I go to take a closer look. The signature is so subtle I hadn’t noticed it before.
“What does that say?” I ask, squinting at the right-hand corner. “Dyce?”
“Looks like.”
“What are the chances of locating one World War II–era painter named Dyce in the whole of England?”
“Guess you’re about to find out.” He steps back, still studying my new treasure. “Bizarre, isn’t it? To put a portrait out on the front lawn and not say anything about who they are?”
“Part of her charm.” Excitement begins building inside me, that same nerdy glee I feel every time I’m about to delve into a period of unknown history. “What could possibly have gotten her blackballed by a family like the Tulleys? Was she a misfit? A rebel? I don’t know. And there’s something about her expression. It’s like she’d just swallowed a smirk, you know? She was up to something.”
I glance at Jack to realize he’s no longer contemplating the painting but transfixed on me.
“What?” I say self-consciously.
“Really turns you on, does it? This history stuff.”
Oh boy. Somebody this good-looking isn’t allowed to say the words turned on in my vicinity.
“It’s kind of my passion,” I confess.
He chuckles. “My ego would be massive if chicks were talking about me with that kind of passion.”
For my own sanity, I turn the subject on him. “Aren’t you passionate about something?”
“Rugby” is the instant reply.
I snort.
“—and sex.”
My snort turns into a startled cough.
“Big fan of that,” he adds with a faint smile.
I gulp. Is he flirting?
I busy myself by adjusting my side braid, which is coming undone after a long day out. Then I look up and swallow harder, because when my gaze was averted, he sort of snuck up on me and crept close enough that I can feel the heat from his skin on my cheek.
Like the girl in the painting, he has magnetic eyes too. Gaze-into-them-and-fall-in-his-arms eyes. Trip-over-my-own-two-feet eyes. I wonder what he’s seeing in me, staring so intently.
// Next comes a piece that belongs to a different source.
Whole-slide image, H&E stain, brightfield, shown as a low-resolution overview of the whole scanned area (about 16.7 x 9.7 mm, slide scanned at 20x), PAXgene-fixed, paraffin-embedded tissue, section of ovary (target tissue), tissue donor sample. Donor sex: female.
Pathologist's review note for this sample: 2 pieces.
“How about you, Abbs?” His voice has gone a bit raspy, almost mocking.
“How about me what?”
“What are your thoughts on sex?”
My breath catches.
Is he seriously standing here all nonchalant, asking me for my sex thoughts in clear defiance of house rules one through infinity?
“Um.” I bite my lip and don’t miss the way his gaze focuses on that. “Sex is…fun.”
His mouth curves. “Can’t disagree with that.” Jack tips his head, pensive. “You popped your UK cherry yet?”
Oh my God. Did he really just say that?
“No. Why, are you offering?”
Oh my God. Did I really just say that?
My heart is beating triple time, the air so thick I can barely draw a breath. My lungs are burning.
“I think”—Jack watches me for a moment; then he visibly swallows and finishes—“I’d better head downstairs and prep dinner.”
The scent of him lingers in my room well after he’s gone. Taunting me.